WHAT YOU WILL DO
Please pick out every line in the rows that contains the string "models", matching case exactly, and copy each one.

===== PROVIDED MATERIAL

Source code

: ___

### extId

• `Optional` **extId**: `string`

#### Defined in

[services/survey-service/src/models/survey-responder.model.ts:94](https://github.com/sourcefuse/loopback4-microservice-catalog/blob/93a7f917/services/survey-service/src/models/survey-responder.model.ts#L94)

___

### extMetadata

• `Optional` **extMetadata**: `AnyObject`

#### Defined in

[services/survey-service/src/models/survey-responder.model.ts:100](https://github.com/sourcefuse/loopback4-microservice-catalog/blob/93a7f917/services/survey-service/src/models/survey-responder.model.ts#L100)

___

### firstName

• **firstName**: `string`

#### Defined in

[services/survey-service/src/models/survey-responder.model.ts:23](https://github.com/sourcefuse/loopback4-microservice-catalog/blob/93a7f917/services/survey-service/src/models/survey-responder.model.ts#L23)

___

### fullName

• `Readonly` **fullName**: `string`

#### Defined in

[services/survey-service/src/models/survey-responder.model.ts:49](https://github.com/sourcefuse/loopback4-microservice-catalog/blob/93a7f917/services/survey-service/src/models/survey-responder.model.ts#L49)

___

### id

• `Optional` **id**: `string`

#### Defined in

==========

ANSWER FOR THIS EXERCISE
[services/survey-service/src/models/survey-responder.model.ts:94](https://github.com/sourcefuse/loopback4-microservice-catalog/blob/93a7f917/services/survey-service/src/models/survey-responder.model.ts#L94)
[services/survey-service/src/models/survey-responder.model.ts:100](https://github.com/sourcefuse/loopback4-microservice-catalog/blob/93a7f917/services/survey-service/src/models/survey-responder.model.ts#L100)
[services/survey-service/src/models/survey-responder.model.ts:23](https://github.com/sourcefuse/loopback4-microservice-catalog/blob/93a7f917/services/survey-service/src/models/survey-responder.model.ts#L23)
[services/survey-service/src/models/survey-responder.model.ts:49](https://github.com/sourcefuse/loopback4-microservice-catalog/blob/93a7f917/services/survey-service/src/models/survey-responder.model.ts#L49)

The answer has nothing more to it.